提示された本文

────────

「COVID-19」騒ぎで日本のデジタル化の遅れは、誰の目にも明らかになった。特に多額の投資をし続けてきた行政部門の遅れは、目を覆うばかりにひどい。菅政権は、
・デジタル化
・規制緩和
・縦割り打破
などの指針を掲げているが、この三項目は実は密接に関連している。デジタル化とはただIT機器を導入することではない。社会を、いやもう少し限定しても業務を変えることだ。そうしようと思うと、アナログ時代の規制が邪魔をすることが多い。そこで規制改革なのだが、規制は各府省が個別に管掌していて一カ所を緩和しても効果が薄い。
どうせやるならオンライン行政だって、オンライン診療だって、オンライン教育だって、もっと言えばオンライン選挙やオンライン裁判だって、障害となっている規制は似通っている。各々の実現にあたっても関連があるので、省庁縦割りではやたらと手間がかかる。そういう意味で三項目は連携していて、それを「デジタル庁」で一括して行えるなら、道は拓けるかもしれない。

────────

提供データ
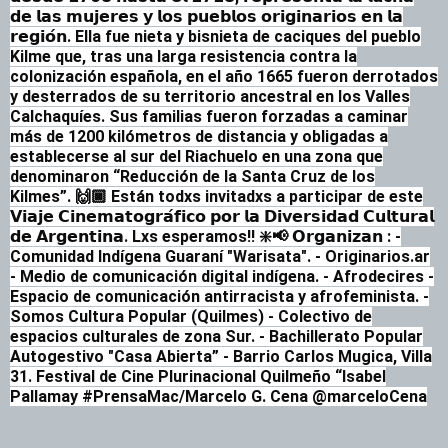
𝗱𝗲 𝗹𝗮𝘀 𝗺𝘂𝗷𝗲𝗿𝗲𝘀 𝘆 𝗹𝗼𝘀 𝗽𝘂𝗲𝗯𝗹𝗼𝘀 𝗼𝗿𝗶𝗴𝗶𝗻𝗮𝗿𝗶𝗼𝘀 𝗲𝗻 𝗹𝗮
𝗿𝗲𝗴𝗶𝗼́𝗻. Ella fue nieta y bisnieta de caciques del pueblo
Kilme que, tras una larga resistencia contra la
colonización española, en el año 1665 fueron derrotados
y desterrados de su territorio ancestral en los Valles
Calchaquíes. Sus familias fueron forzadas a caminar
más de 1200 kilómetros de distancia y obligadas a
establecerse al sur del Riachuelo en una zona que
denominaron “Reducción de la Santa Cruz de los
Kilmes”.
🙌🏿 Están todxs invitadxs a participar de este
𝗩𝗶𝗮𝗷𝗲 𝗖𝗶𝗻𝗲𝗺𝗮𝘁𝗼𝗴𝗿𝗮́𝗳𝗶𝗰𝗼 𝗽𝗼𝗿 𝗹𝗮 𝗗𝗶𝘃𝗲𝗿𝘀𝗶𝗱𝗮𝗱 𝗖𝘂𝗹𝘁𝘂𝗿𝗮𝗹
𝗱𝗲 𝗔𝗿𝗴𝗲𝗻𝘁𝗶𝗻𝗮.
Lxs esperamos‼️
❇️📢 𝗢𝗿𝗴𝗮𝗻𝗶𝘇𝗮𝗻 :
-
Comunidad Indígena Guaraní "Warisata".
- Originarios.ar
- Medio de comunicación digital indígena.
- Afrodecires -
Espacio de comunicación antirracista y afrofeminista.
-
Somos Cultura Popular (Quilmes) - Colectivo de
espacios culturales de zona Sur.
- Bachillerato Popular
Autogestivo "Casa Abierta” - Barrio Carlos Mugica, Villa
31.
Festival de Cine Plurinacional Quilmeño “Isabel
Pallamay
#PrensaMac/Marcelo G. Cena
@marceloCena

────────

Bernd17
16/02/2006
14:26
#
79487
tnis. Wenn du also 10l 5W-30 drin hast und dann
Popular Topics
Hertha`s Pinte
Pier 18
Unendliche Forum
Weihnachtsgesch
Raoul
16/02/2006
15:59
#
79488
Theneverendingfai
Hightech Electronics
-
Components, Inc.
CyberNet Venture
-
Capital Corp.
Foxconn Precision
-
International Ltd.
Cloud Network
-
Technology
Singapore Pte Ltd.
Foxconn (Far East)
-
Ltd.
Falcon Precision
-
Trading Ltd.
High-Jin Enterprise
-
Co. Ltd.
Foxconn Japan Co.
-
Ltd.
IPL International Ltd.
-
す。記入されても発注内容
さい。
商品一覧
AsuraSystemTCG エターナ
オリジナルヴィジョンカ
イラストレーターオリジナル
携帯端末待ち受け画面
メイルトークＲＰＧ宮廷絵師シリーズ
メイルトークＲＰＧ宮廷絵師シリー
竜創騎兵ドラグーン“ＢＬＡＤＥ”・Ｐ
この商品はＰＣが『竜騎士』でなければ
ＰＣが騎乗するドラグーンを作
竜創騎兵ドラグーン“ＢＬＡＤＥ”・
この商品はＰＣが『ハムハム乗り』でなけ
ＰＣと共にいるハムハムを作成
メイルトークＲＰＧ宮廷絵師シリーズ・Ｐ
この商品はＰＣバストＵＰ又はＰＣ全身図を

────────

取り組む課題
1) 本文について、次の問いに答えてください。
(a) 日本のデジタル化の遅れが誰の目にも明らかになったきっかけは何か。
(b) デジタル化とは、IT機器を導入することではなく何だと述べられているか。
(c) 三項目を一括して行えるなら道が拓けるかもしれないとされている組織は何か。
2) 本文のうち、「どうせやるならオンライン行政」から「ら、道は拓けるかもしれない。」までを、末尾の語句も含めてそのまま書き写してください。
3) 本文で、障害となっている規制が似通っているとして挙げられている「オンライン」を冠した事柄をすべて列挙してください。
データはここでは一切使いません。

解答一覧
1)
(a) 「COVID-19」騒ぎ
(b) 社会を、もう少し限定しても業務を変えること
(c) 「デジタル庁」

2)
どうせやるならオンライン行政だって、オンライン診療だって、オンライン教育だって、もっと言えばオンライン選挙やオンライン裁判だって、障害となっている規制は似通っている。各々の実現にあたっても関連があるので、省庁縦割りではやたらと手間がかかる。そういう意味で三項目は連携していて、それを「デジタル庁」で一括して行えるなら、道は拓けるかもしれない。

3) オンライン行政、オンライン診療、オンライン教育、オンライン選挙、オンライン裁判